Et en dernier recours il appartient aux gens de prendre leu sort entre leurs mains et de changer leurs conditions de travail ou de vie. Donc le cours de leur destin. Est c’est là où doivent entrer en jeu les philosophes. Ce n’est pas le cas ici.

Remarque 4 : La vie est un éternel recommencement est une théorie dangereuse, car elle suppose un immobilisme qui empêcherait l’humanité de progresser.
En fait, cette théorie est la bienvenue par tous les dogmes religieux et les régimes despotiques.

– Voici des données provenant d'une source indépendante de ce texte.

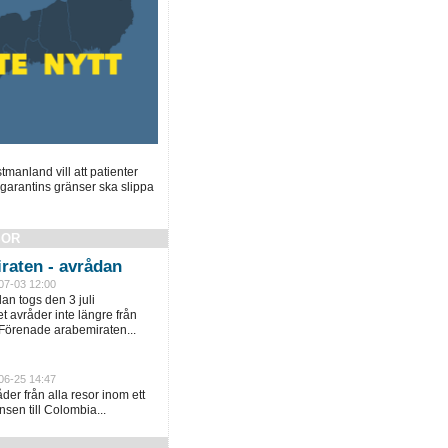
manland vill att patienter
garantins gränser ska slippa
SOR
raten - avrådan
07-03 12:00
an togs den 3 juli
 avråder inte längre från
 Förenade arabemiraten...
06-25 14:47
er från alla resor inom ett
sen till Colombia...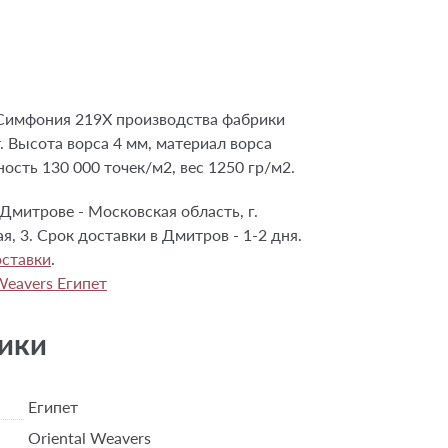
Симфония 219X производства фабрики
т. Высота ворса 4 мм, материал ворса
сть 130 000 точек/м2, вес 1250 гр/м2.
Дмитрове - Московская область, г.
я, 3. Срок доставки в Дмитров - 1-2 дня.
ставки
.
Weavers Египет
ики
Египет
Oriental Weavers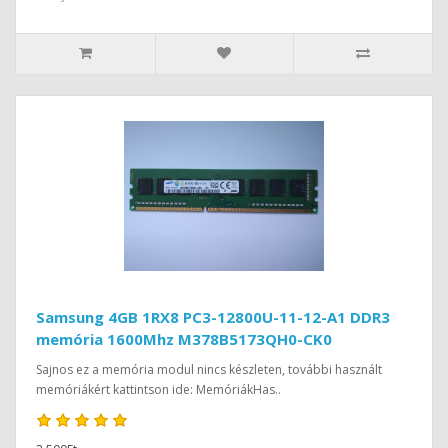
Samsung 4GB 1RX8 PC3-12800U-11-12-A1 DDR3
memória 1600Mhz M378B5173QH0-CK0
Sajnos ez a memória modul nincs készleten, további használt
memóriákért kattintson ide: MemóriákHas..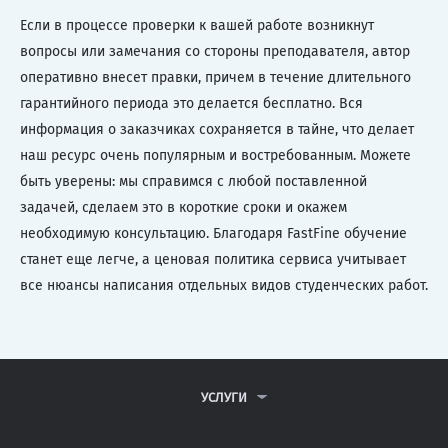
Если в процессе проверки к вашей работе возникнут
вопросы или замечания со стороны преподавателя, автор
оперативно внесет правки, причем в течение длительного
гарантийного периода это делается бесплатно. Вся
информация о заказчиках сохраняется в тайне, что делает
наш ресурс очень популярным и востребованным. Можете
быть уверены: мы справимся с любой поставленной
задачей, сделаем это в короткие сроки и окажем
необходимую консультацию. Благодаря FastFine обучение
станет еще легче, а ценовая политика сервиса учитывает
все нюансы написания отдельных видов студенческих работ.
УСЛУГИ
КОНТРОЛЬНЫЕ РАБОТЫ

Remarque 5 : Les personnages du roman manquent de profondeur. Ils sont gentils, nobles, courageux. Ces personnages semblent plus appartenir à un roman de Cesbron, qu’à un roman philosophique qui se déroule dans une ville siège de l’horreur.
Cette inconsistance se traduit fortement dans l’argument de Rieux contre le prêche du père Paneloux. En effet la mort du fils du juge Othon dans d’atroces souffrances dues à la peste est assenée au prêtre. « Ah ! Celui-là, au moins, était innocent, vous le savez bien!»
Argument faible, car c’est méconnaitre la folie des dogmes religieux. La mort d’un enfant aussi horrible fut elle ne fera jamais fléchir le cœur d’un religieux. Peu importe les morts, ce qui compte c’est le triomphe de la foi. Cela se vérifie régulièrement depuis des siècles.

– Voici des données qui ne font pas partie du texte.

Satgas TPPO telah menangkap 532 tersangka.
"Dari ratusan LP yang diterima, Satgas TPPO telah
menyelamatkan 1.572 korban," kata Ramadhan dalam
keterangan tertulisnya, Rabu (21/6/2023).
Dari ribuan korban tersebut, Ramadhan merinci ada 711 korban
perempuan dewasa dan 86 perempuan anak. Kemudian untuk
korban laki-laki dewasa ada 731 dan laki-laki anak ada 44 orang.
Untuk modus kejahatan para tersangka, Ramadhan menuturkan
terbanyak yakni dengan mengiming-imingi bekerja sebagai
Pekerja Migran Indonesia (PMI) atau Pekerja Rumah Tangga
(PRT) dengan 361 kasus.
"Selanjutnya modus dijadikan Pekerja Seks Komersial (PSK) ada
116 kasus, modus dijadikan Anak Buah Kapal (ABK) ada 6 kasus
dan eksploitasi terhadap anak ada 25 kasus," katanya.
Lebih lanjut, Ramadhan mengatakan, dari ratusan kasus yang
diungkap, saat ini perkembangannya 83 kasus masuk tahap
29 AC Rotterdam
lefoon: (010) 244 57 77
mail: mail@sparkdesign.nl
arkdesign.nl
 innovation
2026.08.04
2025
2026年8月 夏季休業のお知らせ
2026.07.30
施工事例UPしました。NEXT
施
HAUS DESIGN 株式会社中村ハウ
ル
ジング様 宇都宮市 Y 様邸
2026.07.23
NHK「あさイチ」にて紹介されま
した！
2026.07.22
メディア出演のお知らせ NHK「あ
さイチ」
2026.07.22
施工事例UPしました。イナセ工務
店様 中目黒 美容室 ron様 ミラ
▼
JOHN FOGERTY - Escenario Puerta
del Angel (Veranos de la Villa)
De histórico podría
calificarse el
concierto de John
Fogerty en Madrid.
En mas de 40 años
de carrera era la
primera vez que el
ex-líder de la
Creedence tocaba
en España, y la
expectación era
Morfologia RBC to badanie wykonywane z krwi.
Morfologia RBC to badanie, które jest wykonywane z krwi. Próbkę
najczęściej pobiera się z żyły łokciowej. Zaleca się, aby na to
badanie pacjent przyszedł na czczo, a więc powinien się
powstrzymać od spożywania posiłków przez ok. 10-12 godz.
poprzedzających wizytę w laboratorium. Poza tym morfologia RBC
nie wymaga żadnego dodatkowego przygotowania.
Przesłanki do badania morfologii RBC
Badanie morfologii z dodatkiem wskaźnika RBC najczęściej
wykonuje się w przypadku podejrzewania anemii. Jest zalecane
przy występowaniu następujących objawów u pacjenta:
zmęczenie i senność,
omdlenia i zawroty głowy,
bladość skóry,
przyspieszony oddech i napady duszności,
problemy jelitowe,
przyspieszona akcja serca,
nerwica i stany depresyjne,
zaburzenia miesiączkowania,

Remarque 6 : Le problème de la peine de mort est crucial, mais fallait-il pour autant l’introduire dans ce roman destiné à illustrer les pensées de l’auteur sur l’absurdité de la vie ?
Tarrou quitte son père lorsqu’il découvre que celui-ci est un procureur qui réclame la peine de mort.
Tarrou n’agit-il pas comme la peste ?
Ne fait-il pas preuve de cruauté envers un homme qui ne faisait que son devoir selon les normes de l’époque en infligeant à son père une quarantaine affective ?
Tarrou se met du côté des coupables. « Le hibou roux ». Cette attitude extrême n’est-elle pas en fait aussi regrettable que la foi religieuse ?

On peut également retourner à l’auteur sa propre argumentation :
Que penser d’un « hibou roux » qui viole, torture, inflige les mêmes souffrances que la peste à un enfant innocent ?
Peut réellement se mettre du côté de ce genre de coupable ?
Faut-il le combattre comme le Dr Rieux combat la peste ?
Ce qu’il faut, ce n’est pas en vouloir au procureur, instrument d’une justice d’une certaine époque. Ce qu’il faut en réalité c’est convaincre l’opinion que la peine de mort est injuste ou infâme.
L’auteur se trompe de combat, ce n’est pas les juges qu’il faut punir, ni les assassins qu’il faut soutenir, c’est bien la peine de mort qu’il faut abolir.

En conclusion,
la peste est un roman d’une clarté exemplaire qui rompt avec les galimatias de beaucoup de philosophes. Toutefois, les idées de ce livre sont complètement dépassées.